LOS ANGELES -- The City Council voted unanimously Wednesday to take South Central Los Angeles off the map, renaming the historically black area in an effort to divorce it from an international image of riots, poverty and gang crime.
With one member absent, the council approved the motion 14-0 to use the name South Los Angeles when referring to the region in all future city documents.
There was no organized opposition.
Supporters call it a first step in getting outsiders, particularly the media and filmmakers, to recognize that what they have been calling South Central is an ethnically diverse region with proud neighborhoods and even a few million-dollar mansions.
"It's just a start," Councilwoman Jan Perry, one of the motion's authors, said a few days before the vote.
"It's basically one way, albeit a small one, to give a community its identity back."
Even before the vote, the change appealed to 60-year-old Salim Uqdah, busy trimming grass on a sidewalk in front of his home a block off South Central Avenue.
"If you just leave out the Central ... it may start changing the image, because there's a lot of good people, a lot of good people that live here," Uqdah said.

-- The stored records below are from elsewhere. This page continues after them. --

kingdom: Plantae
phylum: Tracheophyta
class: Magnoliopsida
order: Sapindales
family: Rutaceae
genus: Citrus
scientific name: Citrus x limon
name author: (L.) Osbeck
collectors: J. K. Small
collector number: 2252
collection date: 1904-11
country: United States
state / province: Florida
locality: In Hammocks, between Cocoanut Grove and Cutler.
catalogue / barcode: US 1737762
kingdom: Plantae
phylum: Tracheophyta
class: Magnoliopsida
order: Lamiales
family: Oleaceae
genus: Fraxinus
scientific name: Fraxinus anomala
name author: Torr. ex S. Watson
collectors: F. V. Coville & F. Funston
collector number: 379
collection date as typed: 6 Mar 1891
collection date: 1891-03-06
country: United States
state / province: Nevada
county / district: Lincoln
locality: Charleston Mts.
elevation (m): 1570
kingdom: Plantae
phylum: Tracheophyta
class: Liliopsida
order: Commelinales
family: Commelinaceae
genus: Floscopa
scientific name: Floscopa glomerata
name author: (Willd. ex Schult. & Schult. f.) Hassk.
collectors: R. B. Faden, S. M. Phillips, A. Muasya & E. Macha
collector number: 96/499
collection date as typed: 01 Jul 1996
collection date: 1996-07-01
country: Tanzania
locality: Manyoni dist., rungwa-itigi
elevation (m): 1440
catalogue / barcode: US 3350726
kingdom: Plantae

In the media, including "gangsta rap" albums and movies such as "Training Day" and "Boyz In the Hood," the name generally has followed the southerly and westerly movement of the black community in the city.
It had recently been used to cover every place from Watts -- center of the 1965 riots and strongly identified with street gang violence -- to Baldwin Hills, which boasts the homes of black doctors and lawyers.